Friday, December 28, 2012

Matar Paneer Methi Maar ke !

Winter vegetables give me childhood nostalgia. The crispy Mooli paranthas, aromatic Methi malai, tender Gobhi aloo. Of course now these vegetables are perennial in Bangalore, but their aroma still give me the winter warmth.

Dad gifted me these uber cool storage bags which keep the leaves and fruits fresh for days together! So I wanted to use this Methi for as long as I could.

As my dear friend T was coming home for lunch and I made this!

The major components of the dish were ; home made malai paneer, green peas, methi (fenugreek) leaves.

Serves : 4 

Onion - 2 big ones
Tomato - 3 big ones
Ginger garlic paste
Fresh/ Dried Methi (fenugreek) leaves
Dry Red Chillies
Set Curd - 3 heaped spoons
Green Peas - 1 cup full
Cottage cheese - 200 gms


1. Saute onions till golden brown, add salt, chili powder, turmeric.
Add chopped methi leaves and tomatoes. Cover with a lid and cook til they turn orange-ish. 

 2. Take this off the flame. Use a blender and make this gravy into a coarse paste (this is purely optional).
Add set curd to this and mix to give a smooth creamy texture.

3. Add a little oil to the pressure pan. Temper some red chillies (for that lip-smacking red color) and add cottage cheese to this. Add green peas and the gravy made earlier. 
Close the lid and steam cook for 2 whistles. Your Matar Paneer Methi Maar ke is ready!

 Since I went all the way on the food festivities, I topped it with Ajwain (Carom seeds) puris! 
( A little fun with the dough meanwhile )


Friday, December 7, 2012

No food shall be wasted!

I'm sure every house has some kid (or fussy adult) who's a waster. I'm not implying anything if my dear husband is reading this post.

So, I was left with 3 paranthas from  Prasad's untouched packed lunch. So Tada, here's the crunchy hot solution to these. Roti ke Pakodey.

Left-over roti / parantha, cut into small piecesBesan / Gram Flour - 1 cup
1 medium-sized onion chopped
Coriander leaves chopped (optional)
Salt, Chilli, Jeera ( Cumin seeds) to taste
Oil to deep fry

1. Mix the gram flour and all the spices.
2. Start pouring water and churning the mixed gram flour into a batter. It should remain thick enough to be a smooth fluid. Don't fret, in case you dilute it a bit more, you can always add more besan or just add a spoon of ghee to it.
3. Mix the roti , coriander and the chopped onions to the besan batter.
4. Deep fry these on medium flame.

So the same people who disowned this poor Roti will now be begging for more!

Done! Droolicious. 

Thursday, December 6, 2012

Hot, Humid, Humble Mangalore

Our lovely little trip to Mangalore had us wiping our foreheads in its scorching 30 degrees.

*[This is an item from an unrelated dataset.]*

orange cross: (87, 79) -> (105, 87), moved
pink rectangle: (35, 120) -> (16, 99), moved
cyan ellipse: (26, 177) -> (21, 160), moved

It was Prasad's father's sixtieth birthday celebration. I wore this for the Satyanarayan Puja. Prasad himself was in the Mund and Shawl (picture that he gladly deleted :( ).

Our ritualistic trip to Village Restaurant kept to its image especially with the Paneer Ghee Roast. Must Try! When the ghee of the previous night had us tossing and turning with guilt all night, Prasad and I headed to the serene beach at Sultan Battery. Its just a 10 minute walk from our home there. The early morning ferry to the beach put a smile on our sleepy faces.

Pabbas helped reduce our gut temperatures for sure. Not just that, Naturals ice cream is now at Mangalore! I could gorge on that Tender coconut flavor shamelessly.

Tonnes of home made food, heat, repeated baths and superior quality clean fresh air; that's what Mangalore is all about. All you people, when you need a breath of fresh air, head to this little town where roads are as small and twisted as the minds of politicians. But, the whiff of coconut shell fumes among palm trees will give you a new lease of  your tired city mind.